• **Task to complete**: Rewrite the records below, putting "0-based" in place of every occurrence of "zero-indexed" and leaving everything else unchanged.

*** Dataset entries Section Begins ***

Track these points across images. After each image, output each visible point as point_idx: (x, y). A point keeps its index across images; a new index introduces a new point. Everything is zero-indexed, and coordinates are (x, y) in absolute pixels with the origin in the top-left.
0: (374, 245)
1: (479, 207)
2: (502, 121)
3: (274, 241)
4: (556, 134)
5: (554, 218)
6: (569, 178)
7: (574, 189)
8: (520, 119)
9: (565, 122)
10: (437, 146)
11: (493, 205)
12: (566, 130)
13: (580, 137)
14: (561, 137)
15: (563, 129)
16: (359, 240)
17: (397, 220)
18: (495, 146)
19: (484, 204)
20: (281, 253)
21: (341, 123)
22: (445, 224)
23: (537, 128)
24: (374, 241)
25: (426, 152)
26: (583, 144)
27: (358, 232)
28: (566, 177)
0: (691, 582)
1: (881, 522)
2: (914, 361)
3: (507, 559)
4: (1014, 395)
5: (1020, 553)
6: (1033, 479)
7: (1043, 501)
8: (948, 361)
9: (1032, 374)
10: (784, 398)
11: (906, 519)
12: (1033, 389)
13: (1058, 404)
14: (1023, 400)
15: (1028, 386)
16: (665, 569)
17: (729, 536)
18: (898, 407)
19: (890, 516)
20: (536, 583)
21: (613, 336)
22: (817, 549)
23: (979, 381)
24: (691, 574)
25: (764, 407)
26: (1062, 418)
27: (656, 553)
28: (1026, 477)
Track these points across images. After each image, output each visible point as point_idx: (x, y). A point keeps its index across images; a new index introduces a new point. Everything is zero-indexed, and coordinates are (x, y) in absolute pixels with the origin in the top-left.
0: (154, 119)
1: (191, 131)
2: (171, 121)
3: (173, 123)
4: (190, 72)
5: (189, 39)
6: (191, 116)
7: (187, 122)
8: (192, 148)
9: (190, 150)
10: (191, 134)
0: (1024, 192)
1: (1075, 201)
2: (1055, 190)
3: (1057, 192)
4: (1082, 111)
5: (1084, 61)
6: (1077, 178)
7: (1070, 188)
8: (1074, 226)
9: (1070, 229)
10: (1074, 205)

*** Dataset entries Section Ends ***

• **Result of this task**:
Track these points across images. After each image, output each visible point as point_idx: (x, y). A point keeps its index across images; a new index introduces a new point. Everything is 0-based, and coordinates are (x, y) in absolute pixels with the origin in the top-left.
0: (374, 245)
1: (479, 207)
2: (502, 121)
3: (274, 241)
4: (556, 134)
5: (554, 218)
6: (569, 178)
7: (574, 189)
8: (520, 119)
9: (565, 122)
10: (437, 146)
11: (493, 205)
12: (566, 130)
13: (580, 137)
14: (561, 137)
15: (563, 129)
16: (359, 240)
17: (397, 220)
18: (495, 146)
19: (484, 204)
20: (281, 253)
21: (341, 123)
22: (445, 224)
23: (537, 128)
24: (374, 241)
25: (426, 152)
26: (583, 144)
27: (358, 232)
28: (566, 177)
0: (691, 582)
1: (881, 522)
2: (914, 361)
3: (507, 559)
4: (1014, 395)
5: (1020, 553)
6: (1033, 479)
7: (1043, 501)
8: (948, 361)
9: (1032, 374)
10: (784, 398)
11: (906, 519)
12: (1033, 389)
13: (1058, 404)
14: (1023, 400)
15: (1028, 386)
16: (665, 569)
17: (729, 536)
18: (898, 407)
19: (890, 516)
20: (536, 583)
21: (613, 336)
22: (817, 549)
23: (979, 381)
24: (691, 574)
25: (764, 407)
26: (1062, 418)
27: (656, 553)
28: (1026, 477)
Track these points across images. After each image, output each visible point as point_idx: (x, y). A point keeps its index across images; a new index introduces a new point. Everything is 0-based, and coordinates are (x, y) in absolute pixels with the origin in the top-left.
0: (154, 119)
1: (191, 131)
2: (171, 121)
3: (173, 123)
4: (190, 72)
5: (189, 39)
6: (191, 116)
7: (187, 122)
8: (192, 148)
9: (190, 150)
10: (191, 134)
0: (1024, 192)
1: (1075, 201)
2: (1055, 190)
3: (1057, 192)
4: (1082, 111)
5: (1084, 61)
6: (1077, 178)
7: (1070, 188)
8: (1074, 226)
9: (1070, 229)
10: (1074, 205)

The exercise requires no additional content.